Has anyone seen good examples of survivorship bias in action? Maybe in finance, entrepreneurship, or even historical analysis?
Survivorship bias in data analysis is huge in the investment world. All those books about what billionaires do" or "habits of successful investors" - they only study the winners. They never look at all the people who did the exact same things but failed.

I remember reading about a study of mutual fund managers. If you only look at the ones who survived 10 years, they look like geniuses. But if you include all the funds that closed in that period (usually the worst performers), the picture changes completely.

This creates statistical illusions in data that make active management look more successful than it actually is.
World War II aircraft damage analysis is the classic survivorship bias example. The military looked at returning planes and saw more bullet holes in certain areas (wings, tail). They wanted to reinforce those areas.

But a statistician pointed out they were only looking at planes that survived. The planes that didn't return probably had damage in different places - like the engines or cockpit. Those were the areas that actually needed reinforcement.

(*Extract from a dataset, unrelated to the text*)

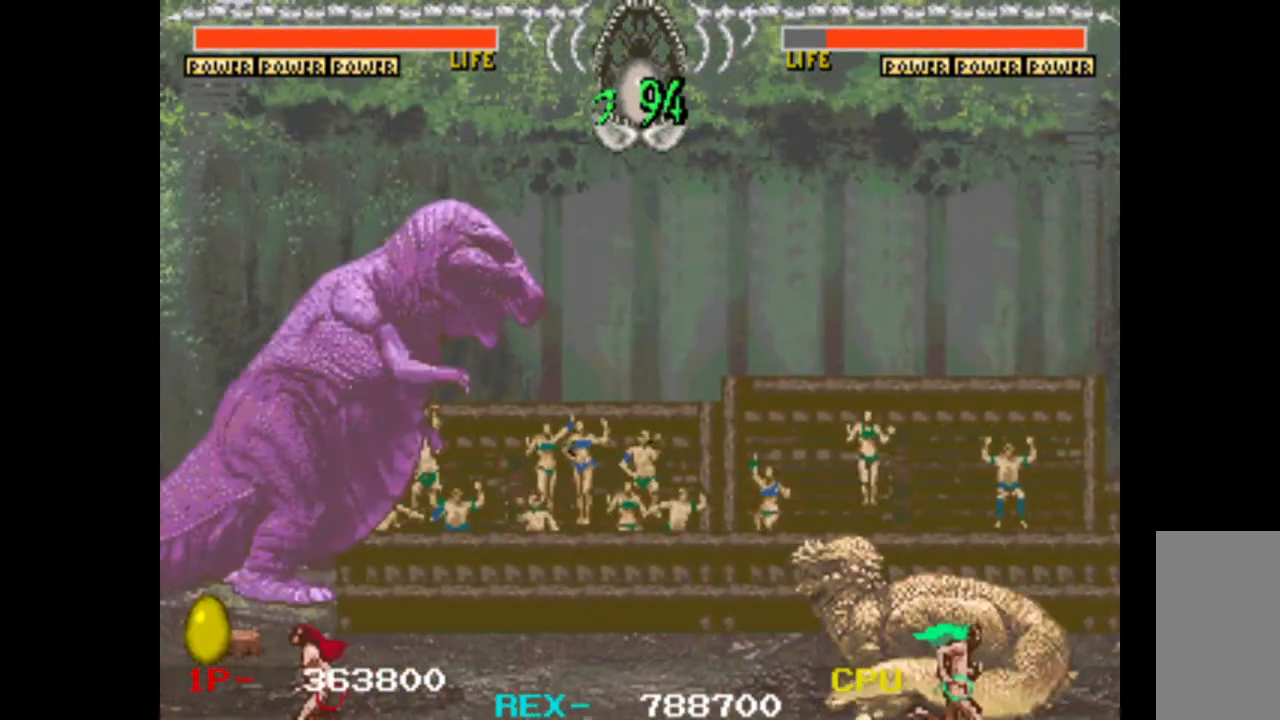
{"keys": ["right"], "events": []}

I use this example when teaching because it's so clear. We tend to focus on what we can see (the survivors) and ignore what we can't see (the failures). This affects everything from product development to career advice.
In tech startups, survivorship bias is everywhere. We hear about the Facebooks and Googles, but not about the thousands of startups that failed doing similar things.

What's particularly insidious is that successful founders often attribute their success to specific strategies or personality traits. But failed founders might have had the same traits and strategies! We just don't hear from them.

This leads to really bad advice being circulated. Work 100 hour weeks!" "Drop out of college!" "Follow your passion!" These might have worked for some survivors, but we have no idea how many people tried the same and failed miserably.